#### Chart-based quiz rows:
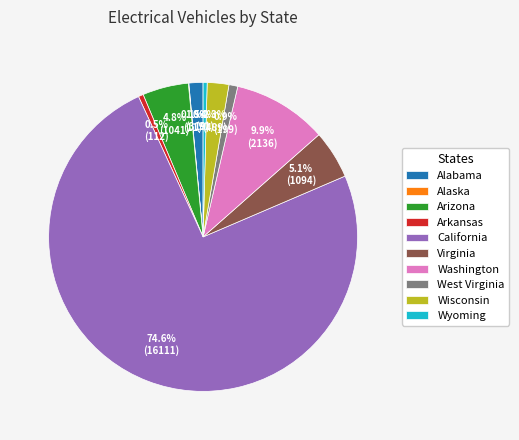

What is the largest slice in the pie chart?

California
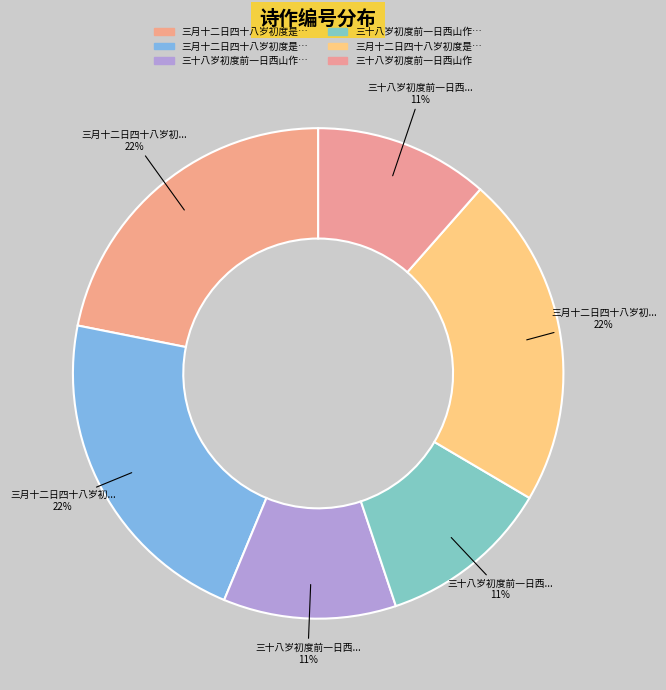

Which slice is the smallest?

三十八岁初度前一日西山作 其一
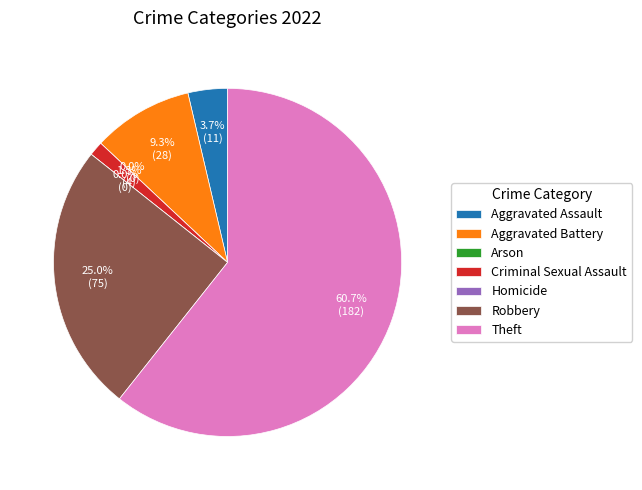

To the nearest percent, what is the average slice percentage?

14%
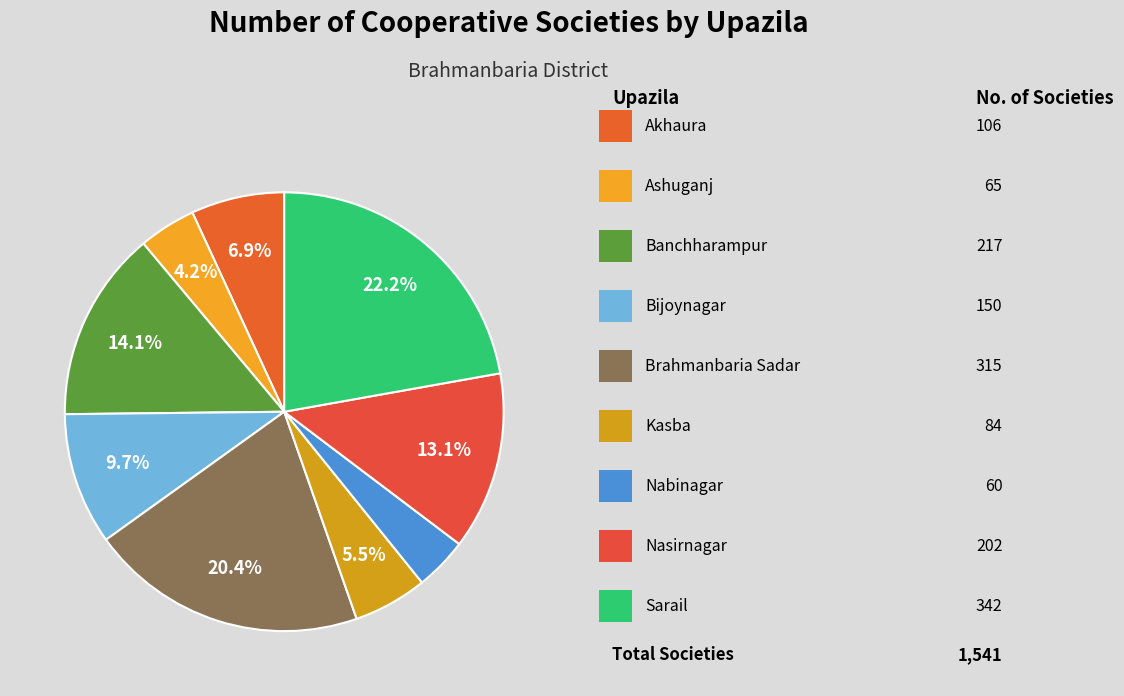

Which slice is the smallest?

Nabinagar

#### TASK:
Pull out each line of the rows above that contains the string "slice". Case counts, so copy only lines where the capitalization matches.

#### EXPECTED OUTPUT:
What is the largest slice in the pie chart?
Which slice is the smallest?
To the nearest percent, what is the average slice percentage?
Which slice is the smallest?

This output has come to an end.